Всю дорогу до вокзала он глупо и радостно улыбался.
Но она не пришла. Провожать Копотова. На вокзал. Просто не пришла.
Может, проспала. А может, просто забыла.
* * * * *
Остаться в Германии оказалось, в общем, не так уж и сложно.
Конечно, Копотов скучал. Особенно почему-то по пельменям, которые не особенно раньше и любил. Вообще пищевые привычки отмирали медленнее всего. Домой он не ездил. Зачем? Мама писала регулярно. Она – нет. Не писала и не звонила. Вообще. Мама как-то уклончиво, впроброс, сообщила – мол, замуж вышла. Кажется, счастлива. И даже почерк у нее был огорченный.
Ну вышла – и вышла. В первый раз, кажется, из четырех? Копотов довольно быстро сбился со счета. Точнее – перестал считать.
Счастлива – и на здоровье.
Они увиделись только в 2005 году.
Копотов переминался у могилы, стараясь не смотреть на гроб и часто-часто моргая. Все двоилось, тряслось, как будто снятое с руки, – деревья, незнакомые лица, серое небо, губы самого Копотова. Он изо всех сил пытался не расплакаться, но не справлялся. Нет, не справлялся.
Мама умерла. Мама.
Пару раз всего перевел ей деньги, скотина. Всего единожды пригласил к себе. Как она удивлялась всему. Как радовалась. Ахала. Маленькая, одета плохо. Сутулая. Зато в горы каждый год катался на две недели. И в Италию летом. Тоже – каждый год. Один. Копотов закусил губу, всхлипнул. Хрюкнул даже. Отвернулся. Кто-то подошел, хрустя кладбищенским гравием. Взял за руку. И Копотов, не открывая глаз, узнал сразу же – по запаху, по теплу. Сгреб в охапку, привалился, зарылся носом, лицом. Расплакался, наконец, в полную силу, в голос, отчаянно. Она. Слава Богу. Только и сказала – Санечка, родной. И сразу стало легче.

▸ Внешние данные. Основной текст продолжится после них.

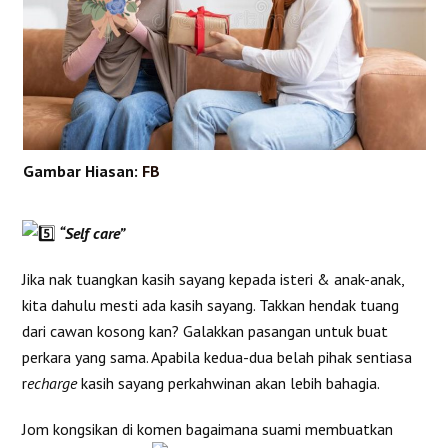
Gambar Hiasan:
FB
“Self care”
Jika nak tuangkan kasih sayang kepada isteri & anak-anak,
kita dahulu mesti ada kasih sayang. Takkan hendak tuang
dari cawan kosong kan? Galakkan pasangan untuk buat
perkara yang sama. Apabila kedua-dua belah pihak sentiasa
r
echarge
kasih sayang perkahwinan akan lebih bahagia.
Jom kongsikan di komen bagaimana suami membuatkan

Копотов, все еще смаргивая слезы, все еще задыхаясь, удивлялся. Великолепная стала. Вот именно это слово – великолепная. Высокая, тонкая. Шея, как у статуи. А одета как! Каблуки, шелк, кашемир. Пальцем стерла с его мокрой дрожащей щеки помаду. Темно-красную. Как укус.
Ты краситься стала, что ли?
Мне уже тридцать два года, Саня. Можно.
Копотов кивнул, успокаиваясь. Можно. Тебе вообще все можно. И всегда было. Только мне ничего нельзя. Она засмеялась – тоже по-новому, запрокинув голову, напоказ. За спиной у нее маячил какой-то мужик, грузный, квадратный. Следил за каждым движением, как волкодав. Муж? Она легко кивнула. Не наигралась еще?